What Are Business Working Capital Loans And Why Are They Important?

By Nancy Smith


Working capital loans (WCLs) are short-term loans that are used to finance daily venture operations. While these loans are not intended for acquisition of long-term assets or investments, they can ease the handling of day-to-day expenditure. Routine venture operational costs may vary across businesses but in general, they are categorized into fixed and variable costs. Business Working Capital Loans are integral to the survival of any venture.

For some types of ventures, such as grocers and convenience stores, they are in the fortunate position of requiring very small amounts of cash by virtue of the fact that they will receive instant revenue whenever they sell an item, and the expected turnaround time for the sale of their inventory is fairly minimal. However, other types of ventures (a whisky distillery is a prime example) will have to wait for prolonged periods of time before their inventory reaches a sufficient level of maturity that will mean that it can be competently sold to customers.

Normally, these credit advances require at least three months for appraising property, underwriting, reviewing securing funds and financials. In addition to that, getting an approval from SBA is very difficult in today's environment. However, if credit and time are not an issue, a small venture should explore their options on this choice first.

Ventures that have a large number of physical assets like office, furniture, computers and equipment may get a loan secured against these assets. These types of loans are usually subjected to long terms like 3, 5 or 7 years. Depending on the venture and assets, the loan is secured against, the interest rate varies widely. A venture loan broker generally provides such credit and is available in most areas by doing a simple search.

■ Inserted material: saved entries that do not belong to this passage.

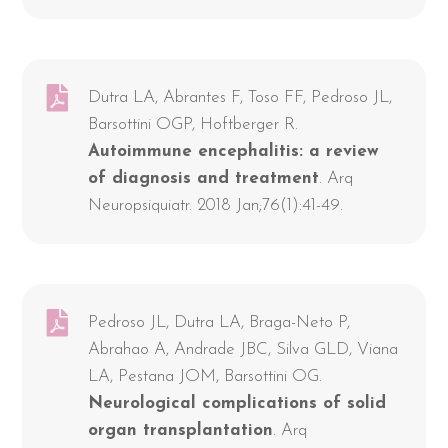
Dutra LA, Abrantes F, Toso FF, Pedroso JL,
Barsottini OGP, Hoftberger R.
Autoimmune encephalitis: a review
of diagnosis and treatment
. Arq
Neuropsiquiatr. 2018 Jan;76(1):41-49.
Pedroso JL, Dutra LA, Braga-Neto P,
Abrahao A, Andrade JBC, Silva GLD, Viana
LA, Pestana JOM, Barsottini OG.
Neurological complications of solid
organ transplantation
. Arq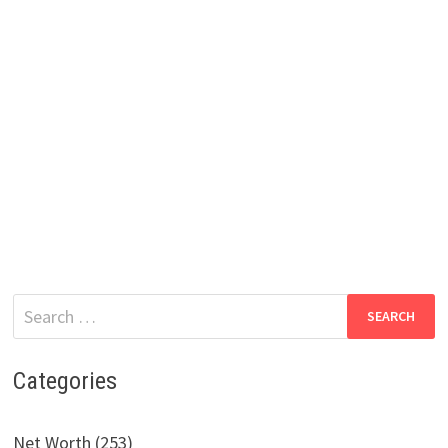
Search
for:
Categories
Net Worth (253)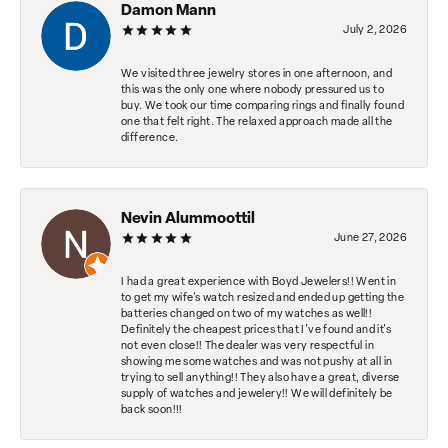
Damon Mann
July 2, 2026
We visited three jewelry stores in one afternoon, and
this was the only one where nobody pressured us to
buy. We took our time comparing rings and finally found
one that felt right. The relaxed approach made all the
difference.
Nevin Alummoottil
June 27, 2026
I had a great experience with Boyd Jewelers!! Went in
to get my wife's watch resized and ended up getting the
batteries changed on two of my watches as well!!
Definitely the cheapest prices that I've found and it's
not even close!! The dealer was very respectful in
showing me some watches and was not pushy at all in
trying to sell anything!! They also have a great, diverse
supply of watches and jewelery!! We will definitely be
back soon!!!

You could need a WCL under different situations. These include during expansion, starting a new venture, or for restructuring your current venture. Seasonal ventures also require funding to assist them remain afloat during lean times. For example, a ski equipment rental venture may require external funding to keep them operational during summer months. Most lending institutions require you to provide the cash flow details, credit history, and projected revenues of your company to approve your loan application. The approvals can take up to 2 to 3 months.

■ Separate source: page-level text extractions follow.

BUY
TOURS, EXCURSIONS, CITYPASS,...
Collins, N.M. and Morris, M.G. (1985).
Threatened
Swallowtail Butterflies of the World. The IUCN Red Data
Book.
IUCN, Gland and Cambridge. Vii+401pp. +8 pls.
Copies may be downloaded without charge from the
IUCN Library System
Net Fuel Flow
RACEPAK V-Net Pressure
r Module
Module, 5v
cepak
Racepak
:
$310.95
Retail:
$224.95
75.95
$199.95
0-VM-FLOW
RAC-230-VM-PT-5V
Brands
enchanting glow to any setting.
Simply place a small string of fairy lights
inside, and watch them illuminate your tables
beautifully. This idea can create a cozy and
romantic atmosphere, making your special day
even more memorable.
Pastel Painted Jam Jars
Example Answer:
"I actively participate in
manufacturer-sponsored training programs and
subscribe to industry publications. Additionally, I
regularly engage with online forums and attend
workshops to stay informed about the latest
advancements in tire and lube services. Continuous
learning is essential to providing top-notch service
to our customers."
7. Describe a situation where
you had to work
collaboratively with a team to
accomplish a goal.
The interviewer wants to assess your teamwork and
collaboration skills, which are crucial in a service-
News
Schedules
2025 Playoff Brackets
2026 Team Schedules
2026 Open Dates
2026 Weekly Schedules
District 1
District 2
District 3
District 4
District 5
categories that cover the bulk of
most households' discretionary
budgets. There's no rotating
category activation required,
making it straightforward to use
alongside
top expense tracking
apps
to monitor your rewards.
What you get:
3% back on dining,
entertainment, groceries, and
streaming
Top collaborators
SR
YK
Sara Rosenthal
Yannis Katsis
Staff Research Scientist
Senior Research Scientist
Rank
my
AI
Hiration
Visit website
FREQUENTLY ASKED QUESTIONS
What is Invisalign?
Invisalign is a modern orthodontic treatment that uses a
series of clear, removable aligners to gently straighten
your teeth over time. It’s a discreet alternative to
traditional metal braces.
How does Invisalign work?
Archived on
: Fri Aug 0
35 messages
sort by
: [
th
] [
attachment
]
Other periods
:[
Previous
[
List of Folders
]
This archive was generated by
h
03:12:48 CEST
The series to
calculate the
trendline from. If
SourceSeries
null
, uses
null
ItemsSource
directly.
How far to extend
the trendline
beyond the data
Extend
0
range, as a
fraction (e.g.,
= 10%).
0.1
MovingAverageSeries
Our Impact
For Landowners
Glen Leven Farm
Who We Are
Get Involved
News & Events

The venture is kept more solvent, and insulated against the risk of insolvency or bankruptcy proceedings. By having sufficiently high levels of working capital to hand, the business will be in a much stronger position to negotiate with banks and other commercial lenders in order to secure additional financial support.

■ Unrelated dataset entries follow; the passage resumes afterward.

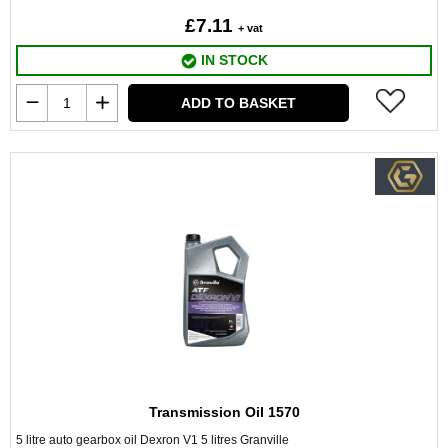
£7.11
+ vat
IN STOCK
ADD TO BASKET
Transmission Oil 1570
5 litre auto gearbox oil Dexron V1 5 litres Granville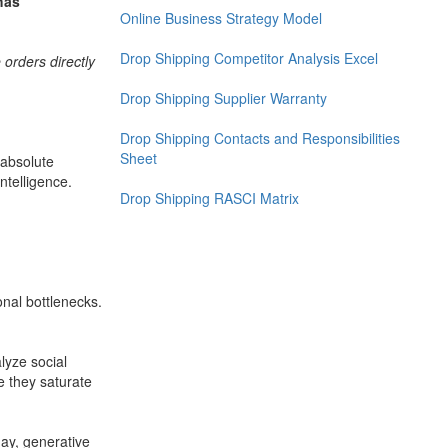
has
Online Business Strategy Model
Drop Shipping Competitor Analysis Excel
orders directly
Drop Shipping Supplier Warranty
Drop Shipping Contacts and Responsibilities
Sheet
 absolute
Intelligence.
Drop Shipping RASCI Matrix
nal bottlenecks.
lyze social
e they saturate
ay, generative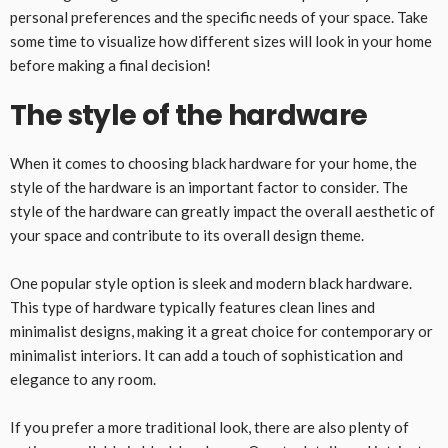
personal preferences and the specific needs of your space. Take
some time to visualize how different sizes will look in your home
before making a final decision!
The style of the hardware
When it comes to choosing black hardware for your home, the
style of the hardware is an important factor to consider. The
style of the hardware can greatly impact the overall aesthetic of
your space and contribute to its overall design theme.
One popular style option is sleek and modern black hardware.
This type of hardware typically features clean lines and
minimalist designs, making it a great choice for contemporary or
minimalist interiors. It can add a touch of sophistication and
elegance to any room.
If you prefer a more traditional look, there are also plenty of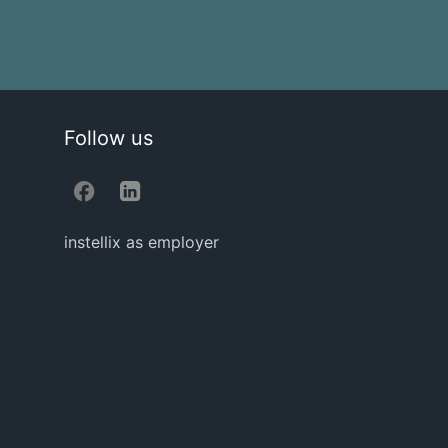
Follow us
instellix as employer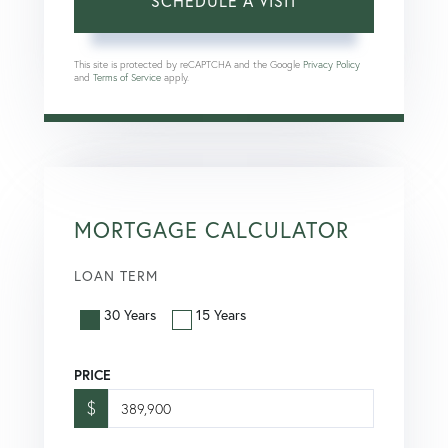
This site is protected by reCAPTCHA and the Google
Privacy Policy
and
Terms of Service
apply.
MORTGAGE CALCULATOR
LOAN TERM
30 Years
15 Years
PRICE
$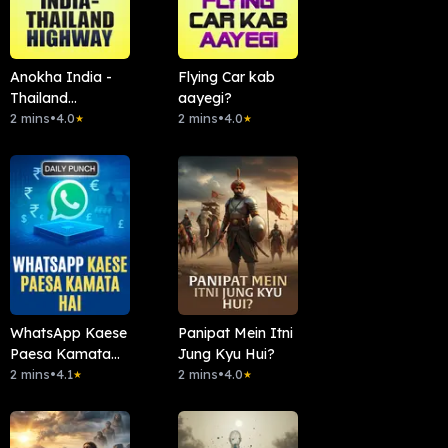
Anokha India -
Flying Car kab
Thailand
aayegi?
Highway
2 mins
•
4.0
2 mins
•
4.0
★
★
WhatsApp Kaese
Panipat Mein Itni
Paesa Kamata
Jung Kyu Hui?
Hai
2 mins
•
4.1
2 mins
•
4.0
★
★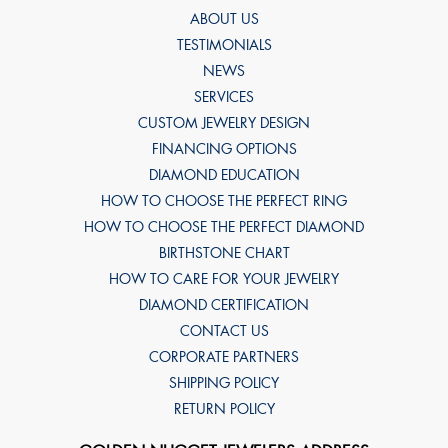
ABOUT US
TESTIMONIALS
NEWS
SERVICES
CUSTOM JEWELRY DESIGN
FINANCING OPTIONS
DIAMOND EDUCATION
HOW TO CHOOSE THE PERFECT RING
HOW TO CHOOSE THE PERFECT DIAMOND
BIRTHSTONE CHART
HOW TO CARE FOR YOUR JEWELRY
DIAMOND CERTIFICATION
CONTACT US
CORPORATE PARTNERS
SHIPPING POLICY
RETURN POLICY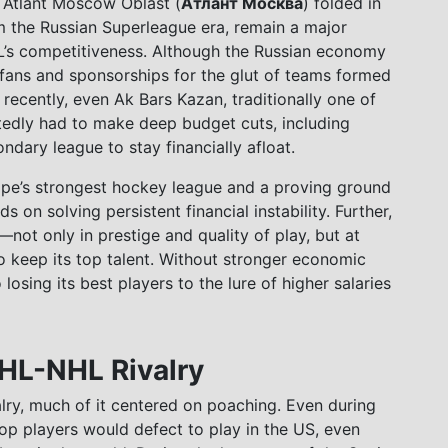
 Atlant Moscow Oblast (
Атлант Москва
) folded in
m the Russian Superleague era, remain a major
L’s competitiveness. Although the Russian economy
fans and sponsorships for the glut of teams formed
cently, even Ak Bars Kazan, traditionally one of
rtedly had to make deep budget cuts, including
ndary league to stay financially afloat.
rope’s strongest hockey league and a proving ground
s on solving persistent financial instability. Further,
ot only in prestige and quality of play, but at
 to keep its top talent. Without stronger economic
 losing its best players to the lure of higher salaries
KHL-NHL Rivalry
ry, much of it centered on poaching. Even during
top players would defect to play in the US, even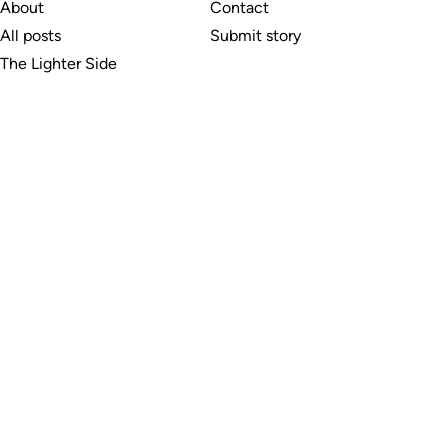
About
Contact
All posts
Submit story
The Lighter Side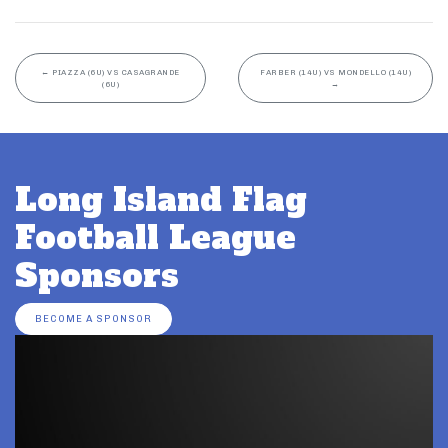
←
PIAZZA (6U) VS CASAGRANDE
FARBER (14U) VS MONDELLO (14U)
(6U)
→
Long Island Flag
Football League
Sponsors
BECOME A SPONSOR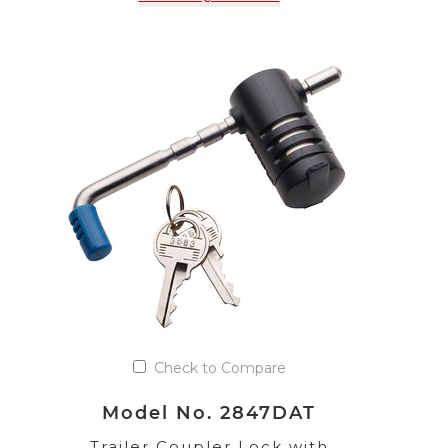
Check to Compare
Model No. 2847DAT
Trailer Coupler Lock with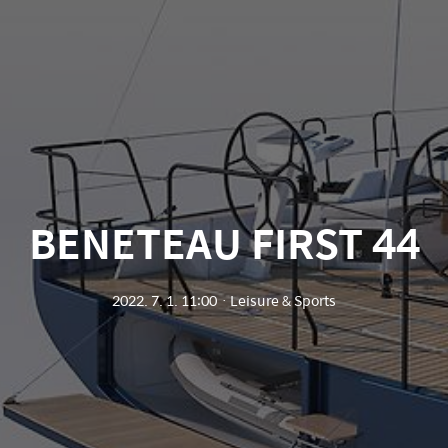
BENETEAU FIRST 44
2022. 7. 1. 11:00
ㆍ
Leisure & Sports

Successful businesses are aware of every possible option while looking for a working capital loan. All the positive and negative aspects of a proposal should be taken into account before finalizing it. If you need a venture loan and are in a situation where your loan wouldn't get approved by a bank, click here for to find out more information about a cost effective option and receive expert advice.

The loan also has its own inherent drawbacks. The company must ensure that they strictly adhere to the repayment schedule mandated by the lender, otherwise, they run the very real risk of suffering an adverse credit rating that will have long term ramifications as they are alienated from conventional financial support. These types of loans are primarily used and intended for short term items of expenditure only, thereby reducing their usefulness.